Reviewing software
Posted by Cheng Soon Ong on October 13, 2008
The review process for the current NIPS workshop mloss08 is now underway. There are a couple of interesting thoughts that I had while discussing this process with Soeren and Mikio, as well as some of the program committee. The two issues are:
- Who should review a project?
- What are the review criteria?
Reviewer Choice
Unlike standard machine learning projects, choosing a reviewer for a mloss project has to be comfortable with three different aspects of the system, namely:
- The machine learning problem (e.g. Graphical models, kernel methods, or reinforcement learning)
- The programming language, or at least the paradigm (e.g. object oriented programming)
- The operating environment (which may be a particular species of make on a version of Linux)

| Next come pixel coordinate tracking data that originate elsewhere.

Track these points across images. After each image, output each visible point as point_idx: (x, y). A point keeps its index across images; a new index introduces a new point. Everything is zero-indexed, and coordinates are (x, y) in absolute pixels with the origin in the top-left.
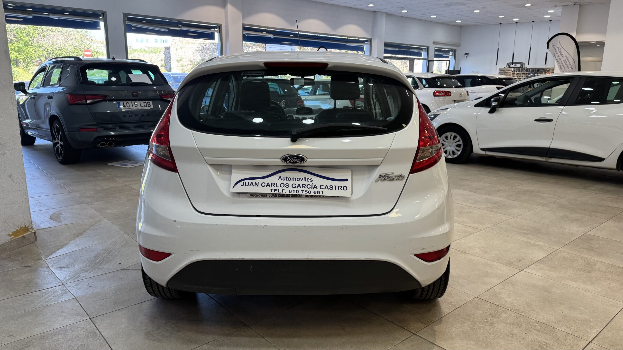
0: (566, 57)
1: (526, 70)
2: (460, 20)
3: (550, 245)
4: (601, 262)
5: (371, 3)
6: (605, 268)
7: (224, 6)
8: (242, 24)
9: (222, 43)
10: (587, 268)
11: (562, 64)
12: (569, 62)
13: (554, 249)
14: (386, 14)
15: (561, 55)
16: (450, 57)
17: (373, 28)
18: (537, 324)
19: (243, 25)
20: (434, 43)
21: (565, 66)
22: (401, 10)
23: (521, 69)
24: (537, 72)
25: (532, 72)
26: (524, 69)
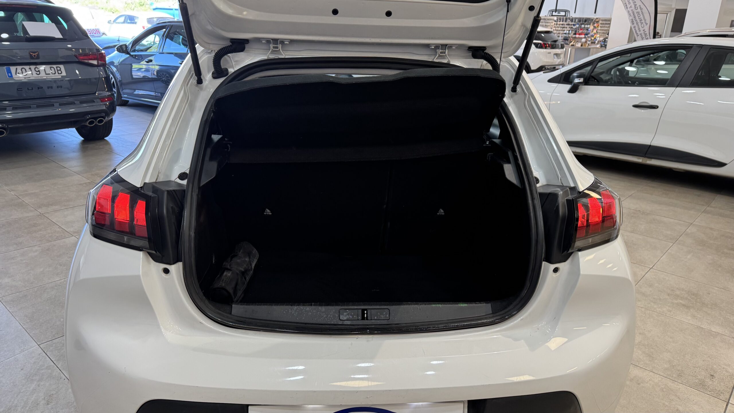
0: (640, 8)
11: (635, 17)
12: (643, 14)
21: (639, 21)
23: (566, 18)
24: (584, 23)
25: (578, 23)
26: (568, 18)
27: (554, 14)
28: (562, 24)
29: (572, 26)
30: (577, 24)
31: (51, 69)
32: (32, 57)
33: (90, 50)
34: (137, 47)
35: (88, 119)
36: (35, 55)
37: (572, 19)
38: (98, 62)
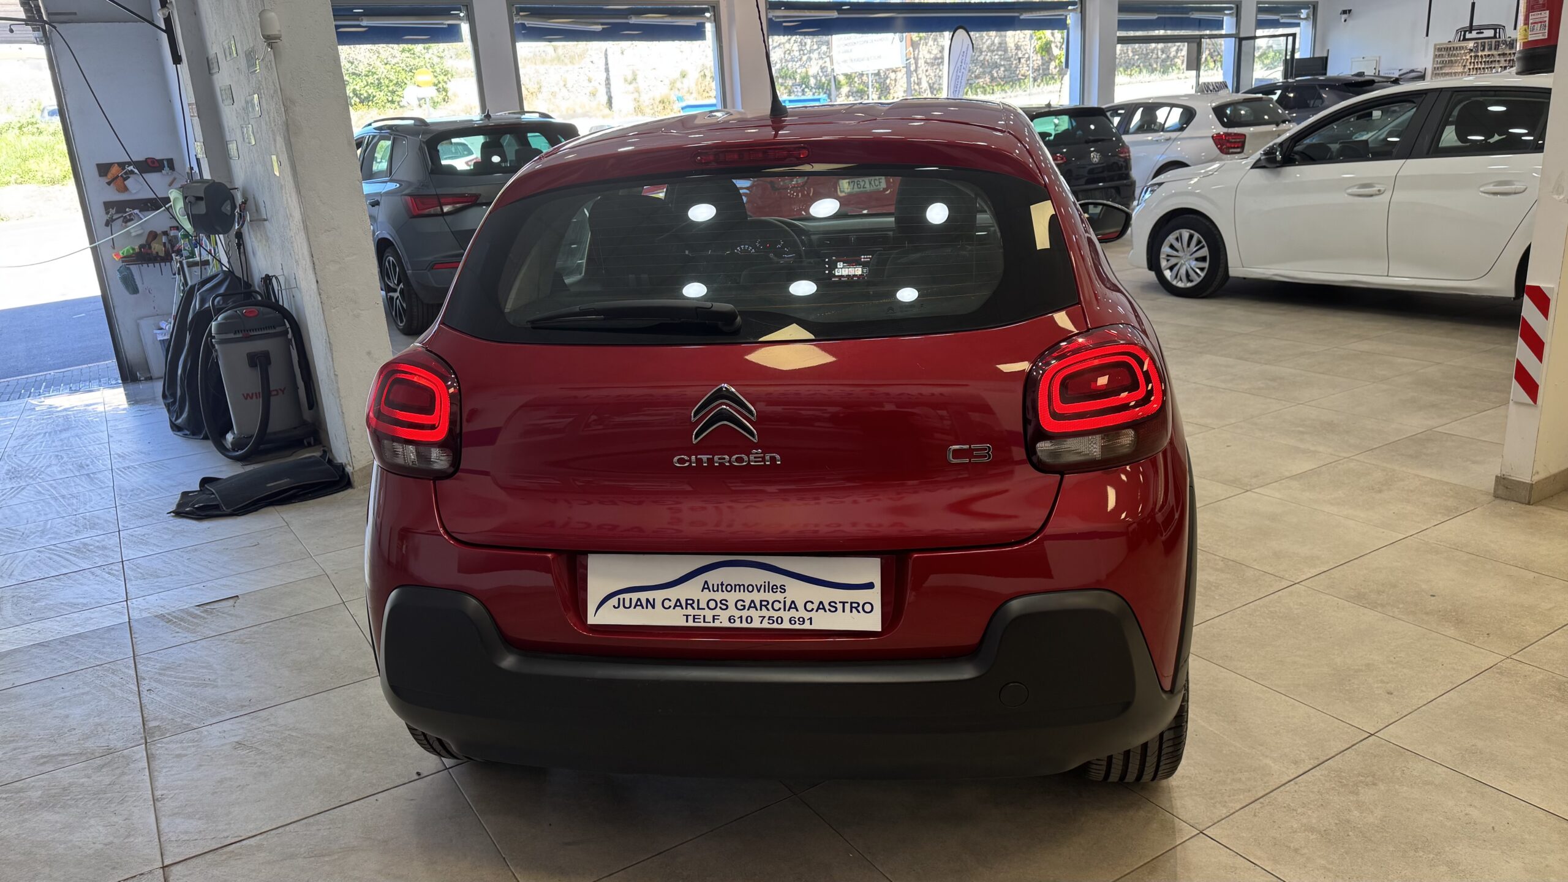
1: (1510, 44)
3: (1336, 451)
4: (1420, 476)
6: (1417, 485)
9: (722, 47)
10: (1381, 486)
13: (1340, 456)
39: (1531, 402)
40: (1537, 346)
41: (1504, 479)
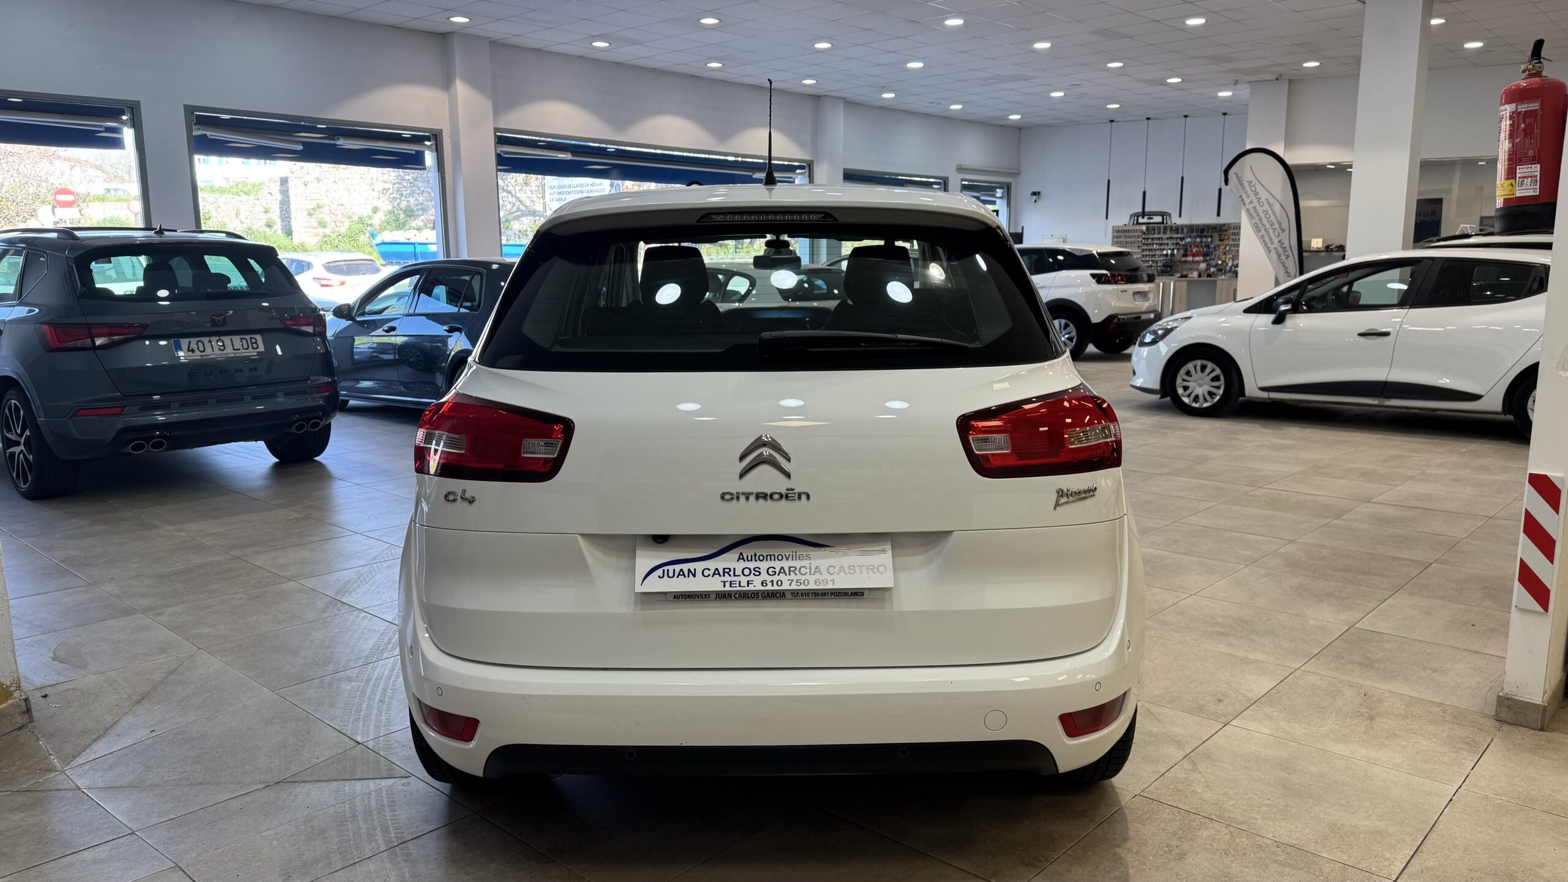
0: (1269, 203)
1: (1177, 229)
2: (1018, 113)
3: (1278, 659)
4: (1394, 693)
5: (809, 76)
6: (1403, 707)
7: (446, 84)
8: (494, 128)
9: (445, 178)
10: (1366, 710)
11: (1260, 219)
12: (1274, 214)
13: (1289, 667)
14: (844, 102)
15: (1257, 198)
16: (998, 201)
17: (815, 137)
18: (1279, 849)
19: (496, 130)
20: (960, 169)
21: (1268, 226)
22: (879, 91)
23: (1164, 227)
24: (1200, 234)
25: (1189, 234)
26: (1169, 226)
27: (1141, 220)
28: (1159, 239)
29: (1179, 241)
30: (1187, 238)
31: (242, 342)
32: (214, 323)
33: (302, 310)
34: (367, 308)
35: (296, 422)
36: (219, 320)
37: (1176, 228)
38: (314, 330)
39: (1540, 609)
40: (1545, 543)
41: (1508, 699)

There is also projects about a particular application area of machine learning, such as brain-computer interfaces which put an additional requirement on the understanding of the reviewer.
However, if one looks at the set of people who satisfy all those criteria for a particular project, one usually ends up with only a handful of potential researchers, most of which would have a conflict of interest with the submitted project. So, often I would choose a reviewer who is an expert in one of the three areas and hope that he or she would be able to figure out the rest. Is there a better solution?
Review Criteria
The JMLR review criteria are:
- The quality of the four page description.
- The novelty and breadth of the contribution.
- The clarity of design.
- The freedom of the code (lack of dependence on proprietary software).
- The breadth of platforms it can be used on (should include an open-source operating system).
- The quality of the user documentation (should enable new users to quickly apply the software to other problems, including a tutorial and several non-trivial examples of how the software can be used).
- The quality of the developer documentation (should enable easy modification and extension of the software, provide an API reference, provide unit testing routines).
- The quality of comparison to previous (if any) related implementations, w.r.t. run-time, memory requirements, features, to explain that significant progress has been made.
This year's workshop has the theme of interoperability and coorperation. Therefore it is also a review criteria. The important question is how to weight the different aspects? The answer is not at all clear. There is a basic level of adherence which is necessary for each of the criteria, above which is it difficult to trade off the different aspects quantitatively. For example does very good user documentation excuse very poor code design? Does being able to run on many different operating systems excuse very poor run time memory and computational performance?